◆ Task statement ◆
Reproduce every line of the rows below exactly, without changing any wording, spelling, or punctuation.
___ Extracted records ___
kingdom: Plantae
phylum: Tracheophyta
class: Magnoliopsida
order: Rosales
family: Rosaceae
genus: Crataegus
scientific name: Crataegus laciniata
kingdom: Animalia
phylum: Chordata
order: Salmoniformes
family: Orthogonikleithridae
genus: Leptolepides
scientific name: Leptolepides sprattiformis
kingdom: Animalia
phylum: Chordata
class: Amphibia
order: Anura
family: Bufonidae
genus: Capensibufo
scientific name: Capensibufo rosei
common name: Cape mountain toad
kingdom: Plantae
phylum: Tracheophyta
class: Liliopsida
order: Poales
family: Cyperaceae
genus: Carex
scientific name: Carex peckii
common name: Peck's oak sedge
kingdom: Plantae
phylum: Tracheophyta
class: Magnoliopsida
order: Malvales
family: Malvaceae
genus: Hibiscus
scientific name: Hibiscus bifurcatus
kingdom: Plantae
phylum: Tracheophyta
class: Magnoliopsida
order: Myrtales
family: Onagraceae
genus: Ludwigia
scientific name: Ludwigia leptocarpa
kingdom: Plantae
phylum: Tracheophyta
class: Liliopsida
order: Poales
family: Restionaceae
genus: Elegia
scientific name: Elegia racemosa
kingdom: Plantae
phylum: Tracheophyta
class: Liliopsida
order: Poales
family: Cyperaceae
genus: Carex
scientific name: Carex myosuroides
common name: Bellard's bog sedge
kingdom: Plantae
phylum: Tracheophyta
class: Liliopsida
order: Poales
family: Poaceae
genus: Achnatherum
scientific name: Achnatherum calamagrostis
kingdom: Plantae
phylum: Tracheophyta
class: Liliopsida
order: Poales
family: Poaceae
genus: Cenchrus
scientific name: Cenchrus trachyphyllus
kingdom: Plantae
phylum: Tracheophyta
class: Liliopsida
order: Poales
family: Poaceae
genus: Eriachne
___
◆ Reply to the task ◆
kingdom: Plantae
phylum: Tracheophyta
class: Magnoliopsida
order: Rosales
family: Rosaceae
genus: Crataegus
scientific name: Crataegus laciniata
kingdom: Animalia
phylum: Chordata
order: Salmoniformes
family: Orthogonikleithridae
genus: Leptolepides
scientific name: Leptolepides sprattiformis
kingdom: Animalia
phylum: Chordata
class: Amphibia
order: Anura
family: Bufonidae
genus: Capensibufo
scientific name: Capensibufo rosei
common name: Cape mountain toad
kingdom: Plantae
phylum: Tracheophyta
class: Liliopsida
order: Poales
family: Cyperaceae
genus: Carex
scientific name: Carex peckii
common name: Peck's oak sedge
kingdom: Plantae
phylum: Tracheophyta
class: Magnoliopsida
order: Malvales
family: Malvaceae
genus: Hibiscus
scientific name: Hibiscus bifurcatus
kingdom: Plantae
phylum: Tracheophyta
class: Magnoliopsida
order: Myrtales
family: Onagraceae
genus: Ludwigia
scientific name: Ludwigia leptocarpa
kingdom: Plantae
phylum: Tracheophyta
class: Liliopsida
order: Poales
family: Restionaceae
genus: Elegia
scientific name: Elegia racemosa
kingdom: Plantae
phylum: Tracheophyta
class: Liliopsida
order: Poales
family: Cyperaceae
genus: Carex
scientific name: Carex myosuroides
common name: Bellard's bog sedge
kingdom: Plantae
phylum: Tracheophyta
class: Liliopsida
order: Poales
family: Poaceae
genus: Achnatherum
scientific name: Achnatherum calamagrostis
kingdom: Plantae
phylum: Tracheophyta
class: Liliopsida
order: Poales
family: Poaceae
genus: Cenchrus
scientific name: Cenchrus trachyphyllus
kingdom: Plantae
phylum: Tracheophyta
class: Liliopsida
order: Poales
family: Poaceae
genus: Eriachne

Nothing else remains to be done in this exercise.